Femke Halsema, the mayor of Amsterdam, is understood to be investigating measures to deter tourists from overcrowding the canal-side streets of the city’s historic heart, which includes the red light district.

She commissioned a study looking at how many people are drawn to Amsterdam because of coffee shops selling cannabis, the city’s legal prostitution zone, and by budget flights.

The survey, by the Research, Information and Statistics Department, revealed 34 per cent of people would visit the city less often and 11 per cent would never go again if they were barred from entering its coffee shops.

Almost half (42 per cent) of Britons said they would visit less frequently, and 12 per cent claimed they would never return.

Of the tourists who would keep coming, 40 per cent said they would refrain from using cannabis.

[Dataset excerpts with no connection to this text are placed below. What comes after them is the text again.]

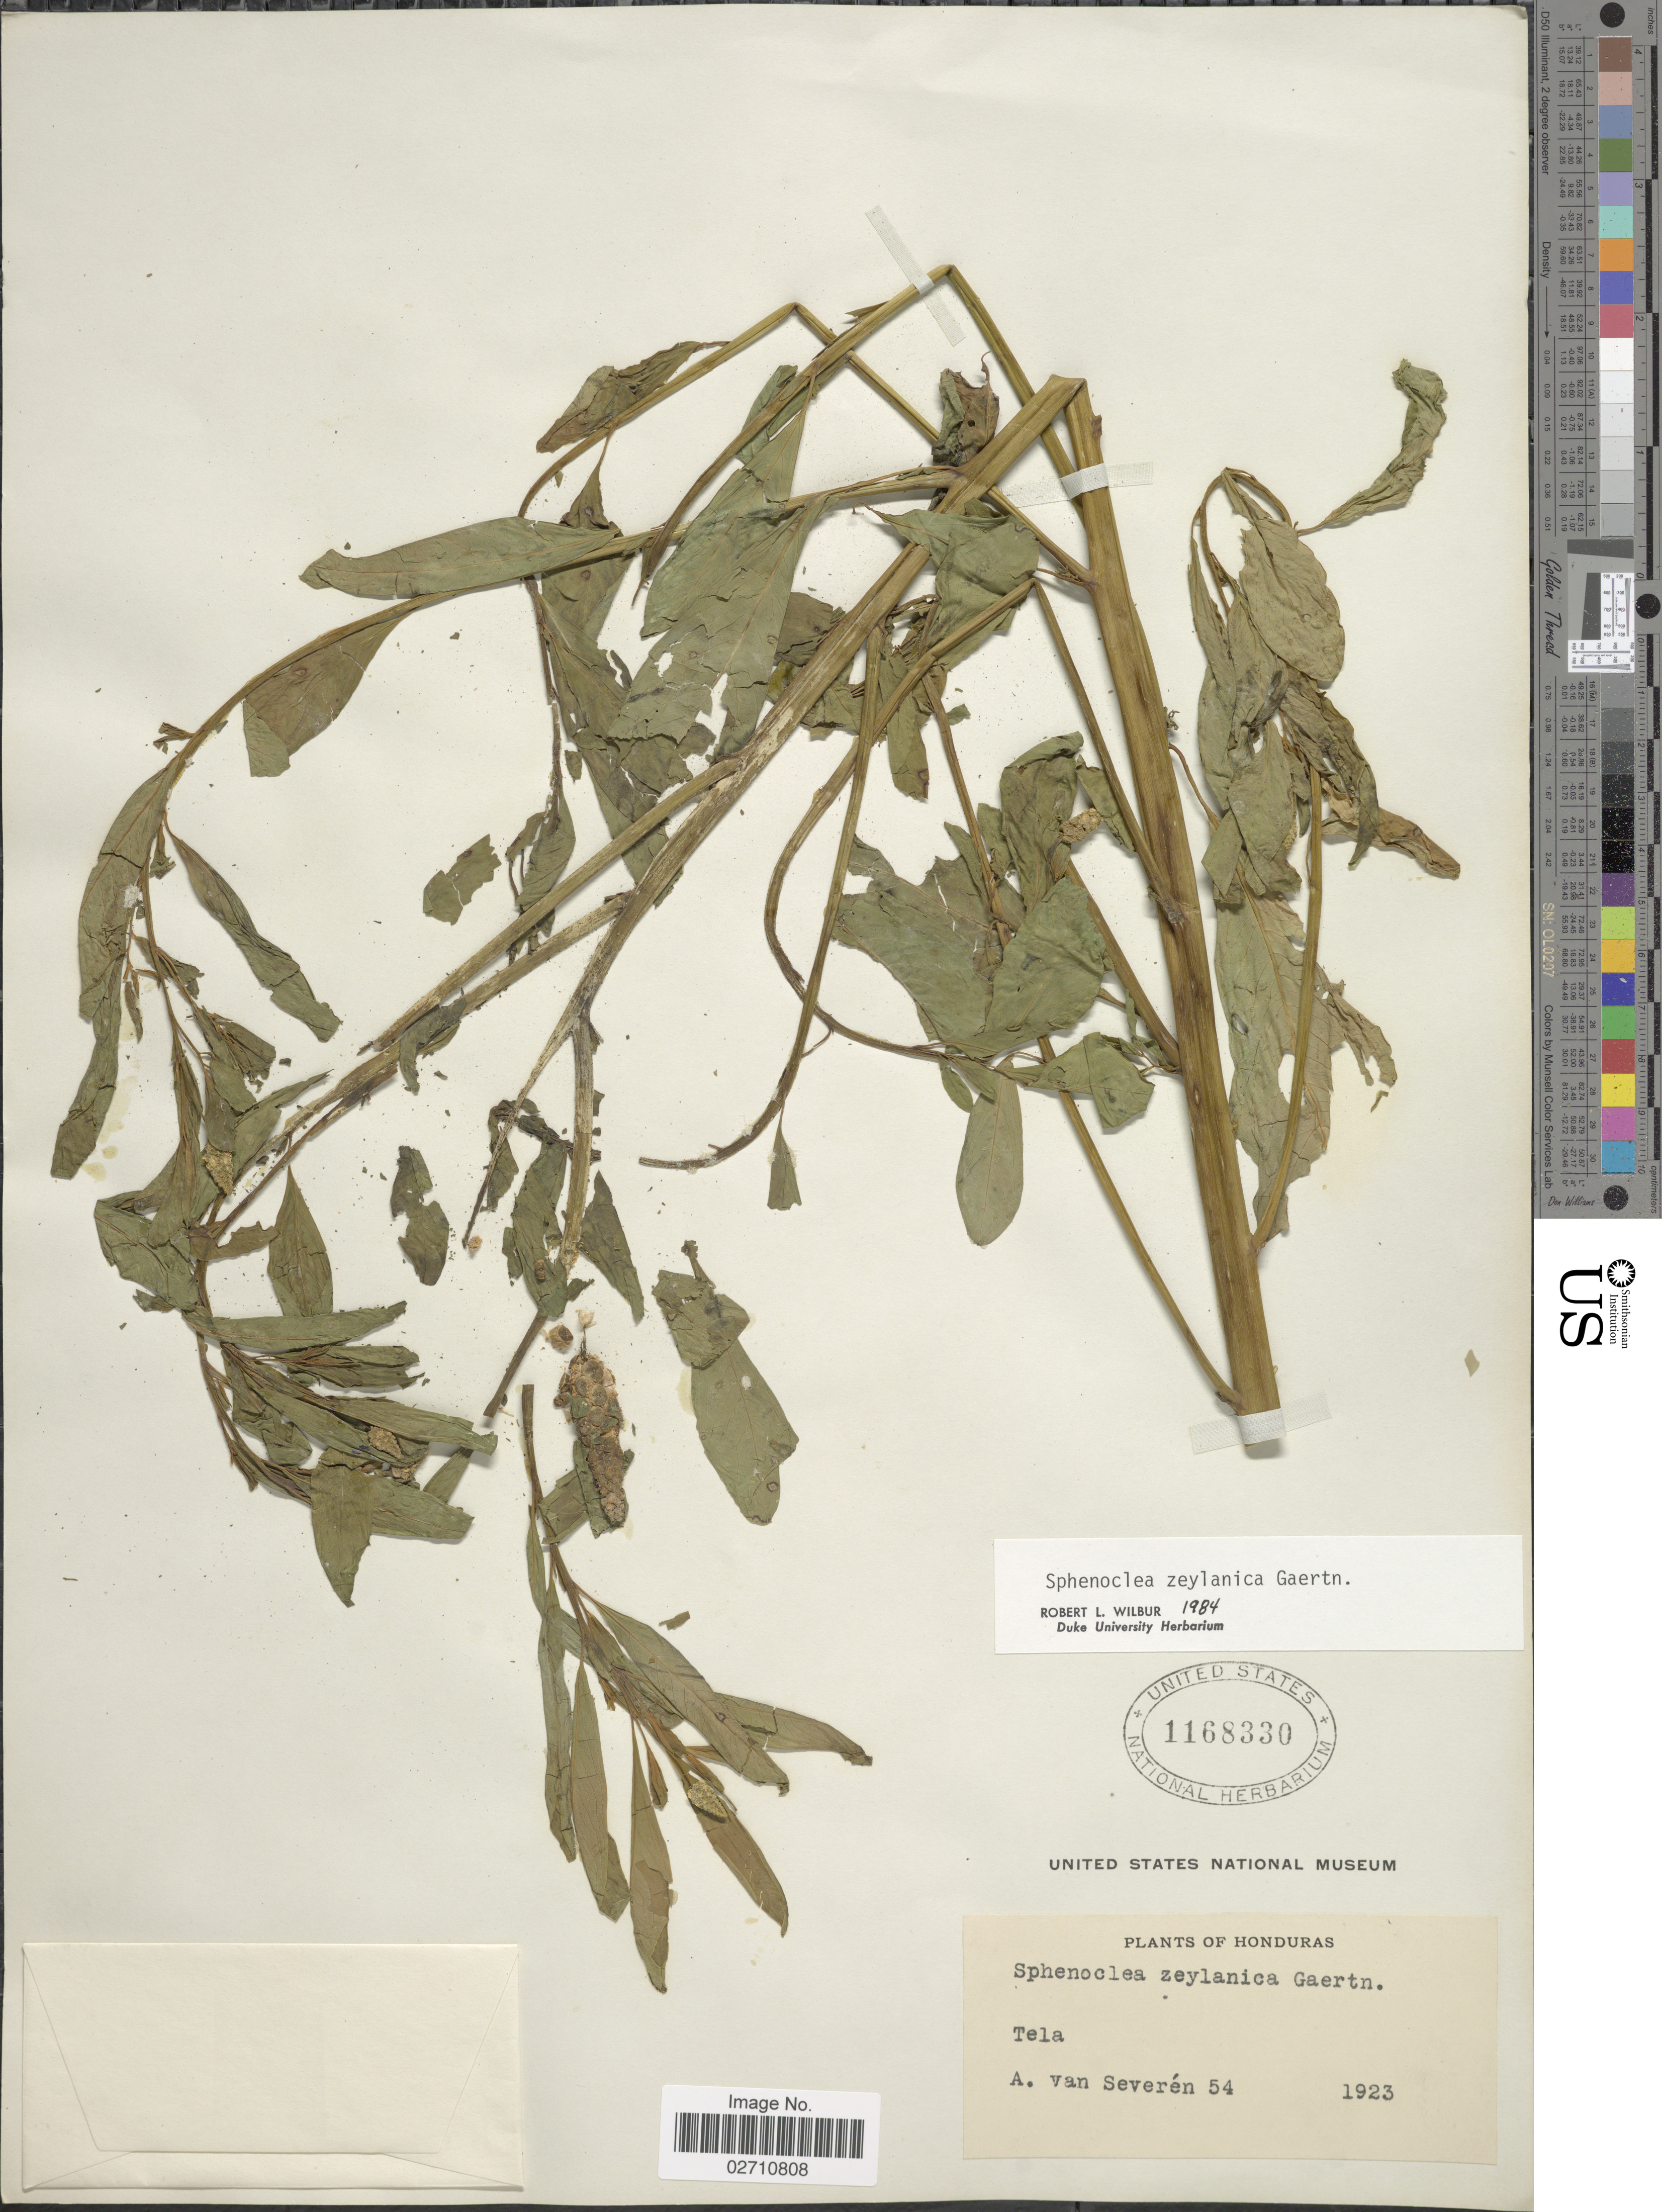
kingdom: Plantae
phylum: Tracheophyta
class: Magnoliopsida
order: Solanales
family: Sphenocleaceae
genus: Sphenoclea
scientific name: Sphenoclea zeylanica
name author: Gaertn.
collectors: A. Van Severen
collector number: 54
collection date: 1923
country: Honduras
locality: Tela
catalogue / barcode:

Those who would continue to use the drug said they would find another way to buy it, including letting someone else go into the coffee shop (22 per cent).

Walking and cycling through the city was the most frequently mentioned main reason people said they visit the city (32 per cent), while coffee shops were cited by 22 per cent as the main reason.

However, the study said: “For British visitors, coffee shops are by far the most frequently mentioned main reason to come to Amsterdam (33 per cent).

“They cite walking or cycling through the city less often as the main reason (21 per cent) and more often indicate cheap travel as the main reason (11 per cent compared to six per cent on average).”

The city’s government has also announced a ban on guided tours of the red light district in a bid to tackle over-tourism and to clean up and protect workers in the red light district, which is a magnet for rowdy visitors.

Sex workers are regularly abused and photographed without their consent by members of tour groups, the city said.

Victor Everhardt, Amsterdam deputy mayor, said in a statement: “It is disrespectful to treat sex workers as a tourist attraction.”

Tours of the red light district will only be allowed if guides stick to the new restriction, which comes into effect in April, and keep the windows off their itineraries.

Some 115 guided tours pass through the district every day.

The city said research has shown that the high number of visitors inconveniences more than half of the residents and businesses in the area.